The significant results achieved by the Ergo-Lean project in the first period have additionally led to several scientific talks (see https://ergolean.eu/presentations) in important events, and were covered in important national and international news (https://ergolean.eu/press-and-news). The Ergo-Lean team organised several scientific events (e.g. workshops in top conferences such as ICRA, IROS, and Humanoids).
Ergo-Lean PI, Arash Ajoudani, received the prestigious IEEE Robotics and Automation Society Early Career Award 2021, which was highlighted by the ERC website: https://erc.europa.eu/prizes and https://erc.europa.eu/content/arash-ajoudani-has-won-ieee-ras-early-career-award-2021 as well as on LinkedIn. Two of the Ergo-Lean PhD students have been nominated for best PhD thesis in robotics (one European level and one national).
A huge step forward compared to the state-of-the-art methods is represented by the set of online tools developed within the project for the monitoring of the physical and cognitive load of the human in the workplace and for teleoperation systems.

Concerning the physical workload, a great majority of the tools currently adopted in industrial environments relies on the so-called ``pen-and-paper'' observational techniques. Most of them analyses a particular aspect or specific activity (e.g. NIOSH: carrying and lifting), however, such a high specificity severely limits their application field. Alternatively, many studies have been conducted by researchers wherein direct measurements collected on the subjects are integrated with models of the human body. Most of the proposed approaches adopt detailed biomechanical models of the human musculoskeletal structure to estimate dynamic states such as joint reactions by using inverse dynamics and then optimization techniques to compute the muscle tensions. Nevertheless, all the models underlying these techniques require the estimation of a large number of parameters, or otherwise, they can be obtained by means of anthropometric standards thus the achieved estimated quantities are not subject-specific.
Concerning instead the mental workload, state-of-the-art methods in cognitive science work offline and/or involve bulky equipment hardly deployable in industrial settings. Generally, cognitive load measurements belong to three main categories: physiological measures, subjective rating scales and performance-based measures.

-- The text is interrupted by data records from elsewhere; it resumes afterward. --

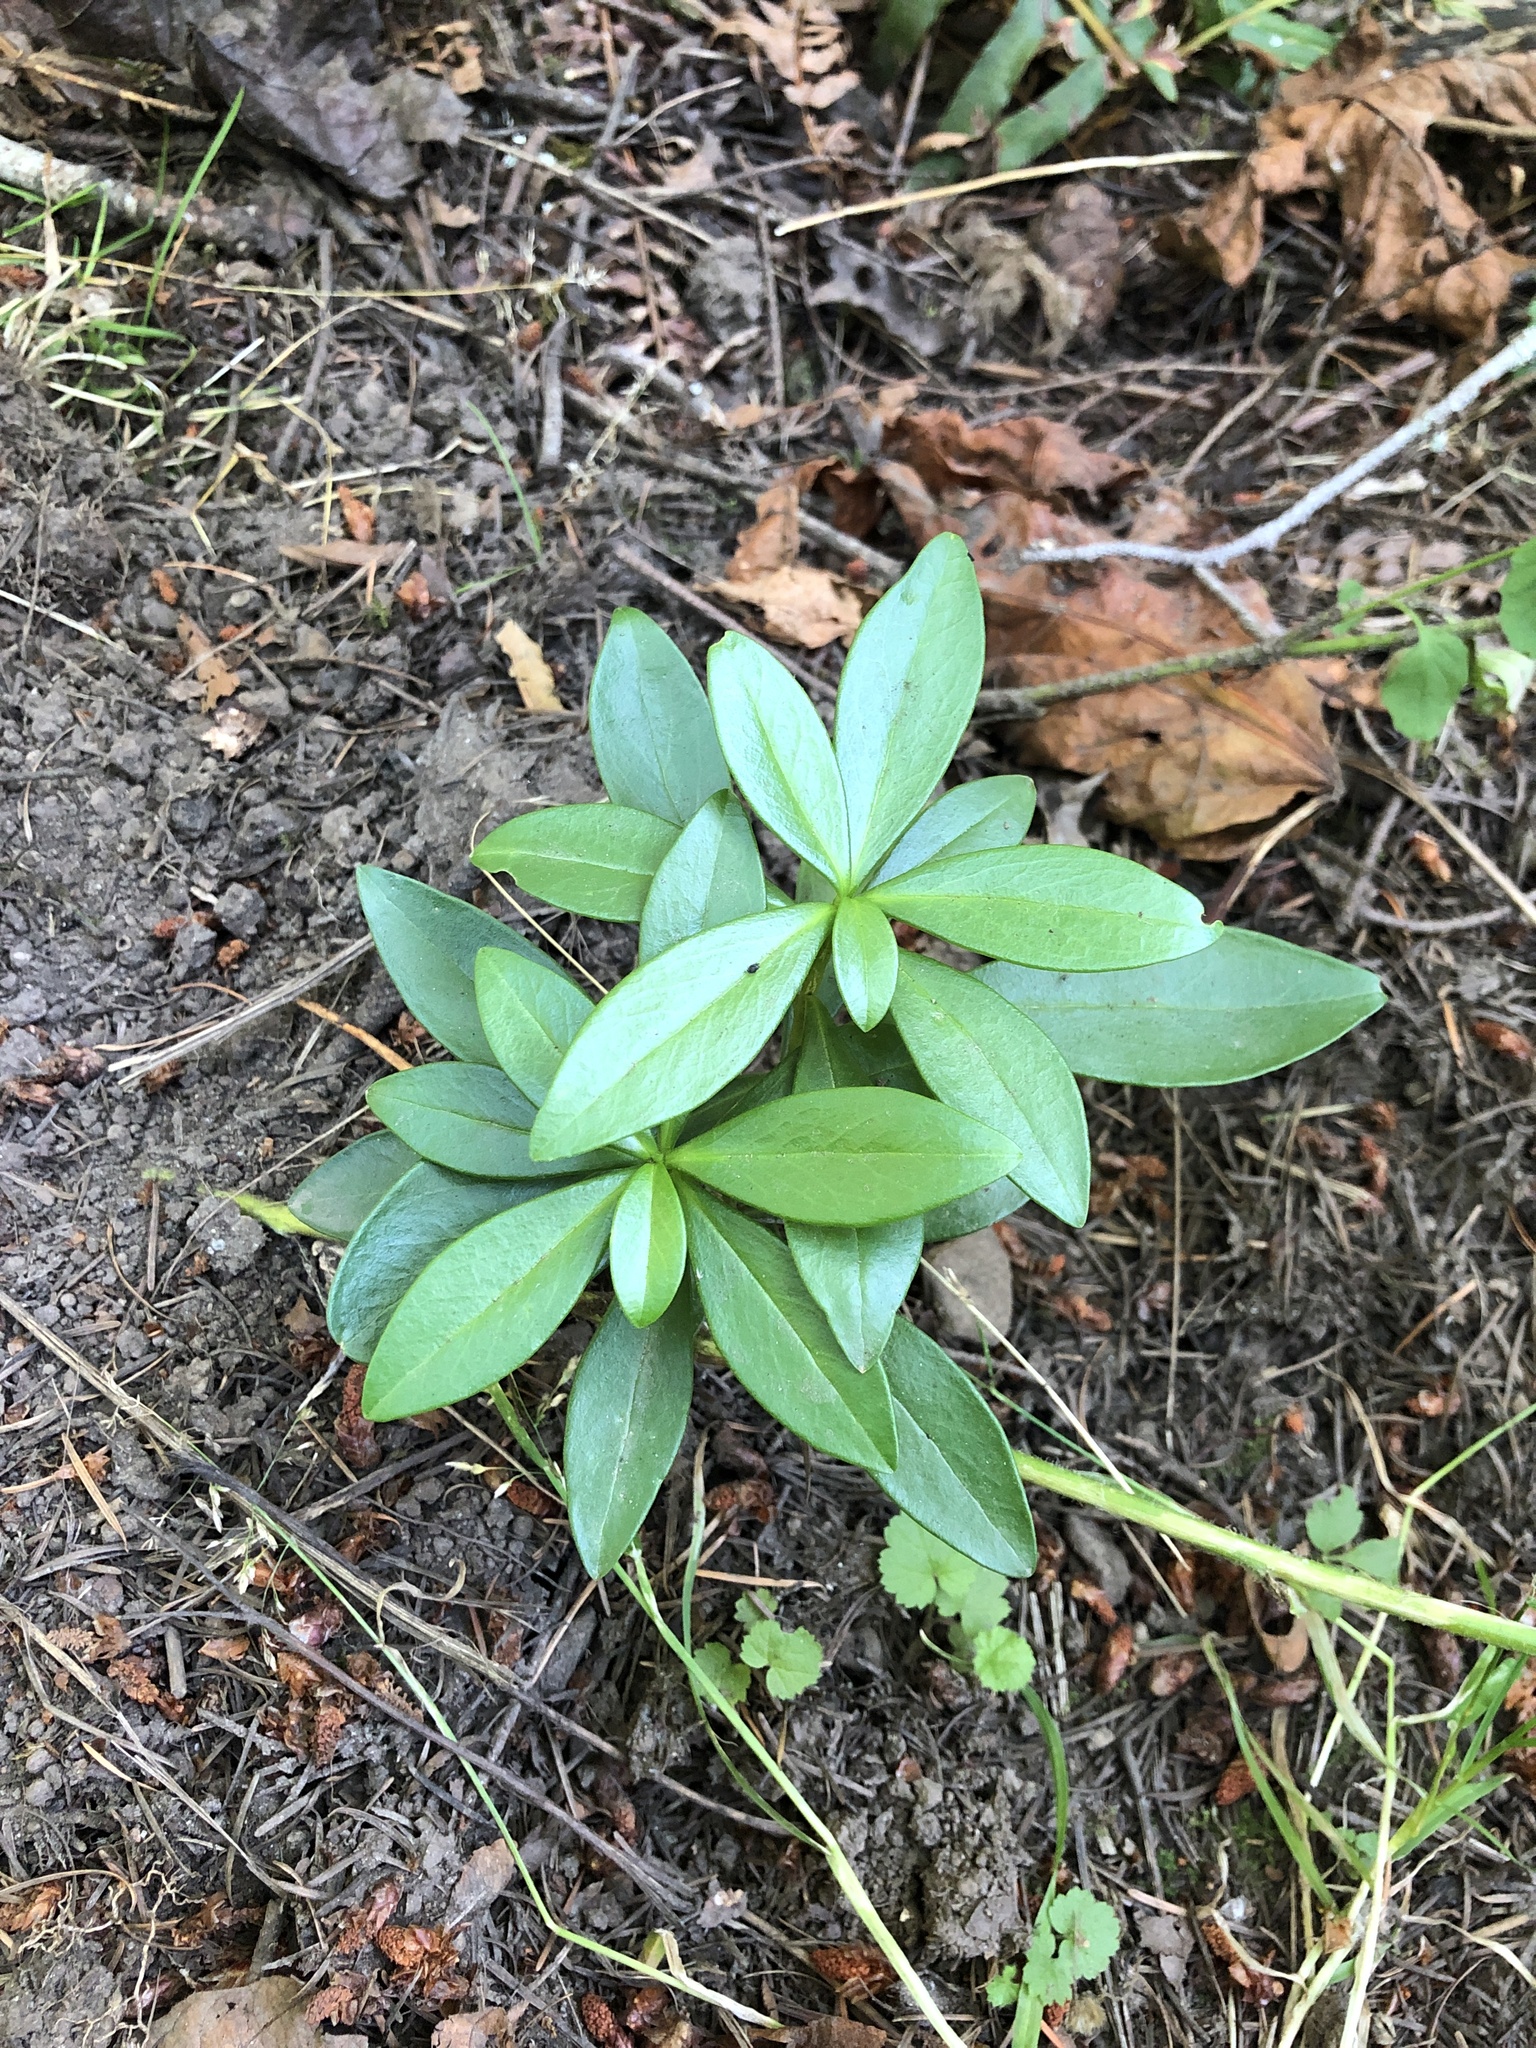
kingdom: Plantae
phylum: Tracheophyta
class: Magnoliopsida
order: Malvales
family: Thymelaeaceae
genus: Daphne
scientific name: Daphne laureola
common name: Spurge-laurel
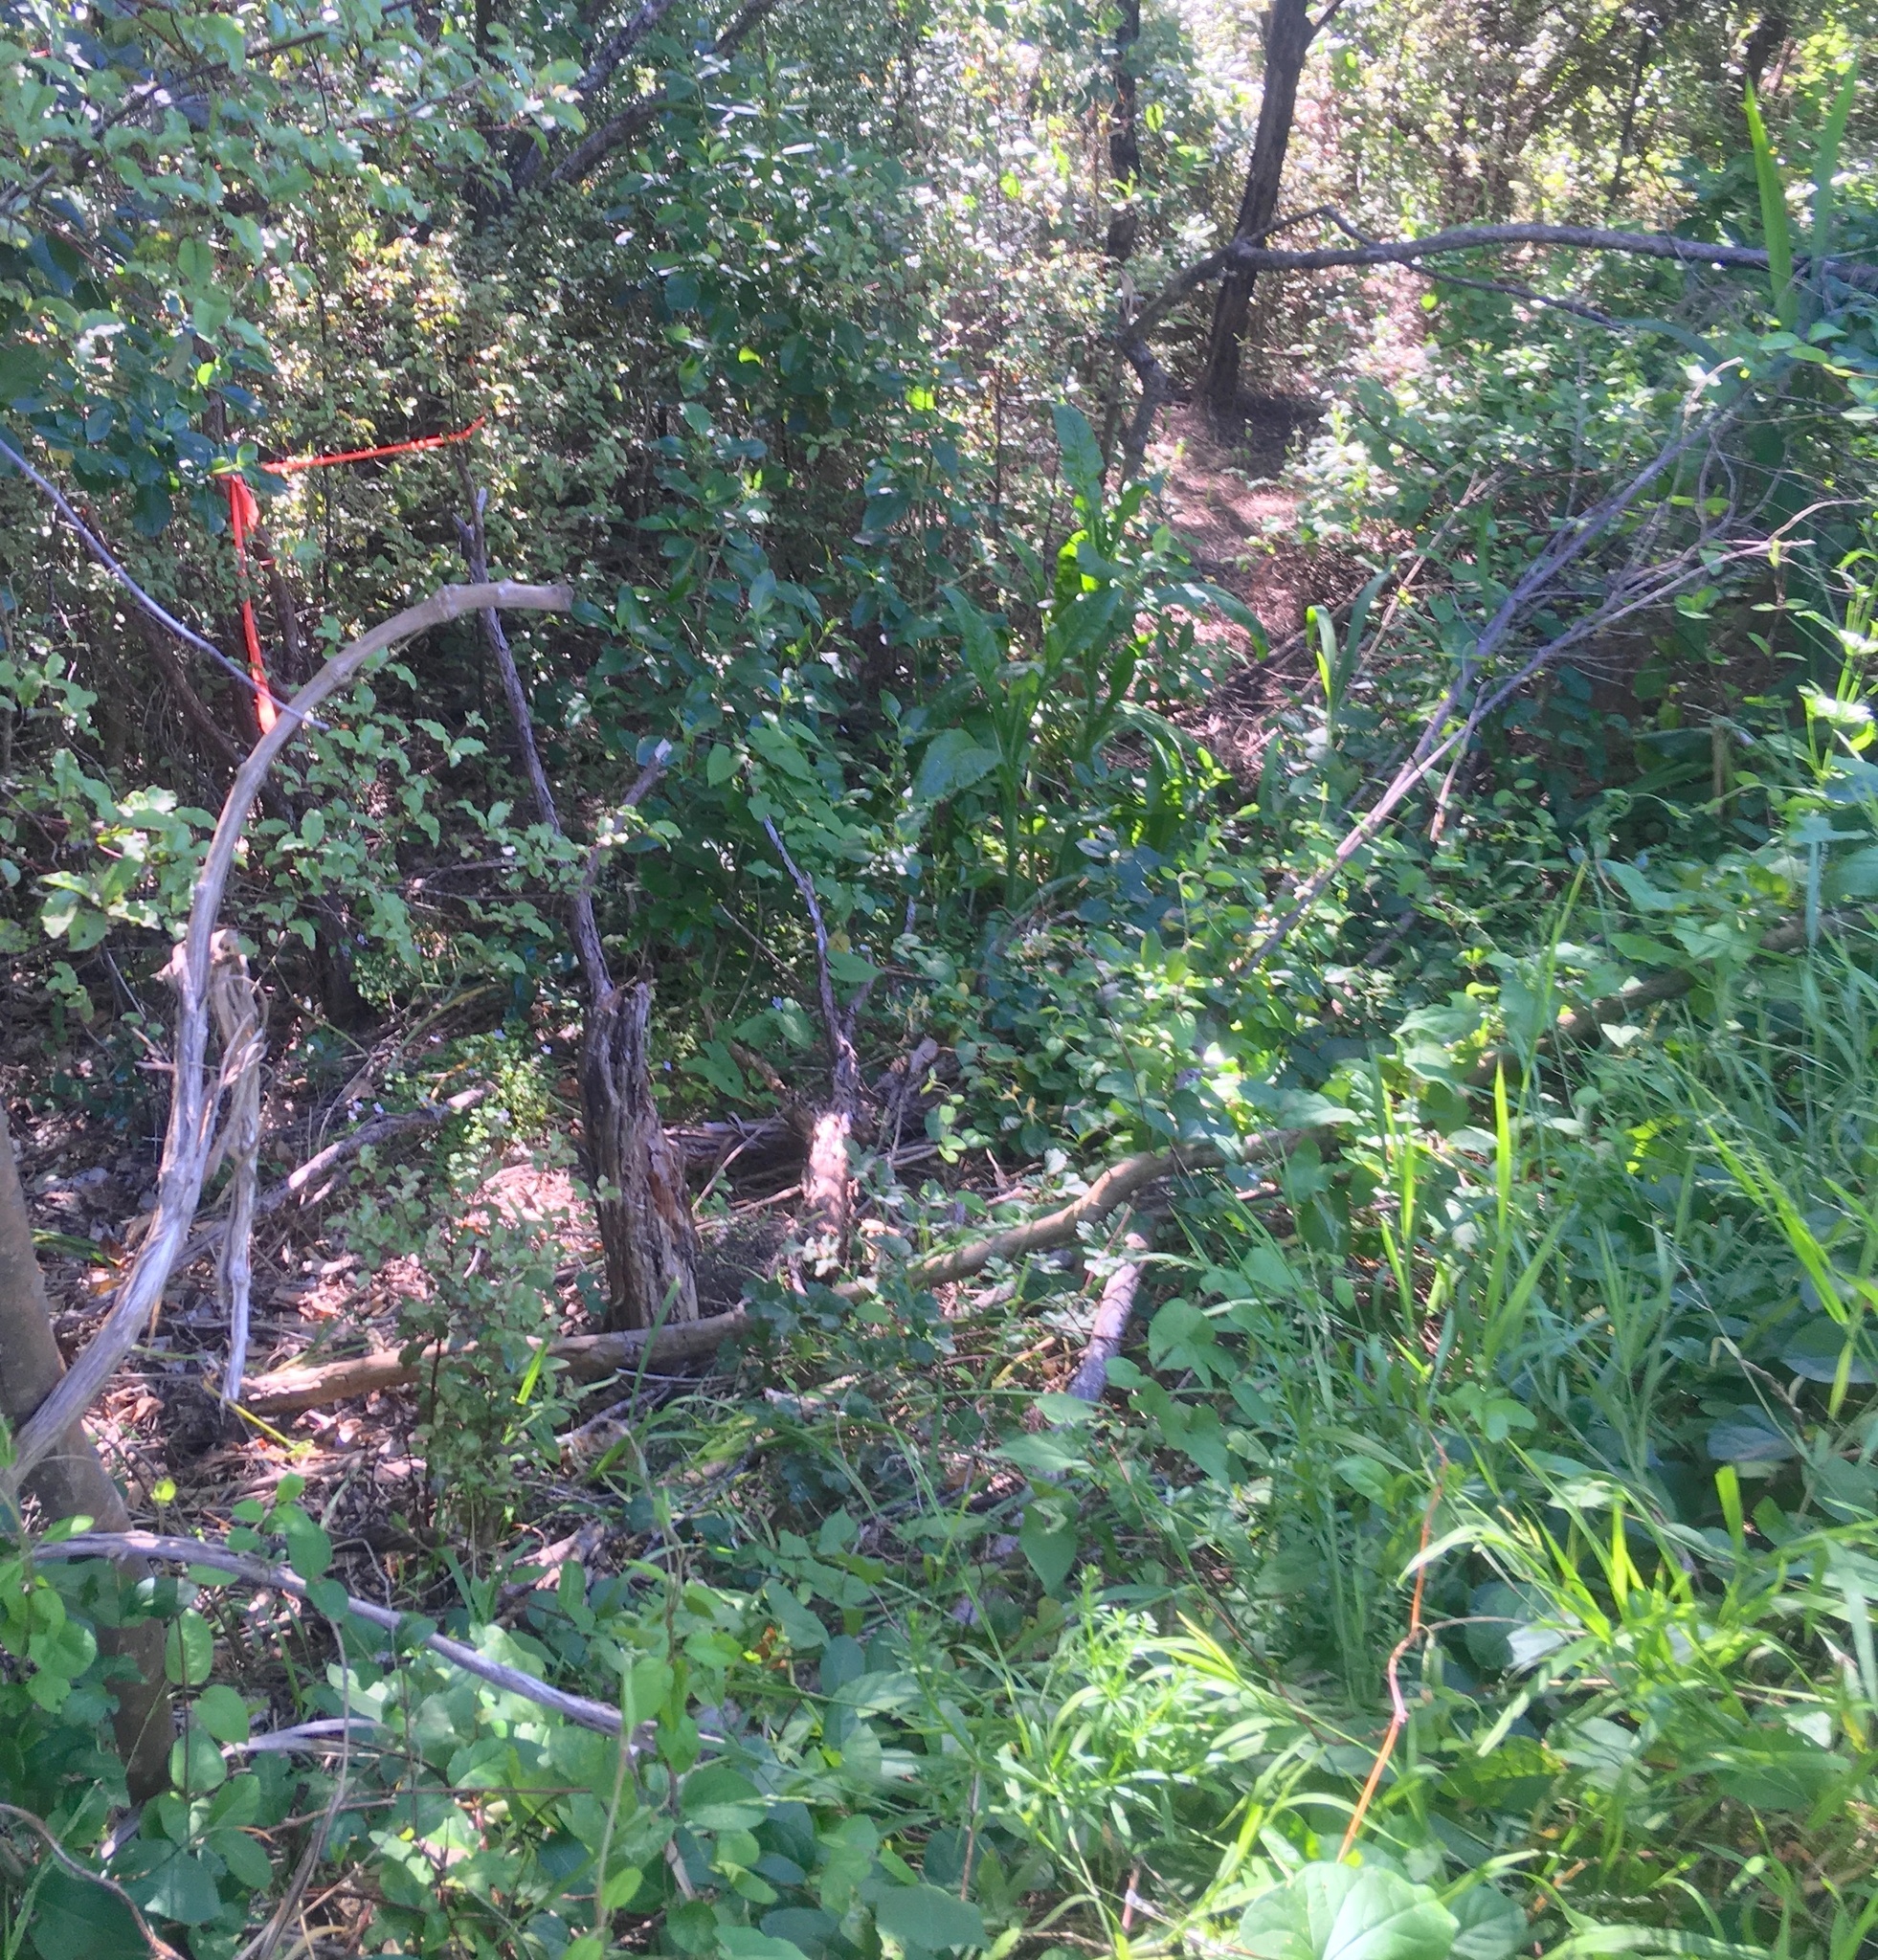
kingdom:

In the brand-new industrial background, the careful assessment of human ergonomics should be performed via fit-for-industries sensing technologies that require short preparation time as well as advanced yet rapid probing techniques that can provide instant data on human physical and mental load. In view of this, we have conceived a set of indexes to estimate the human psychophysical status that exploits robotics-inspired methods featuring minimum computational cost and thus online capabilities. To address workers’ individual demands, subject-specific and fast re-identifiable models are developed, which only require measurements from easy-to-use and non-intrusive sensor devices (e.g. cameras) to meet the requirements of real factories.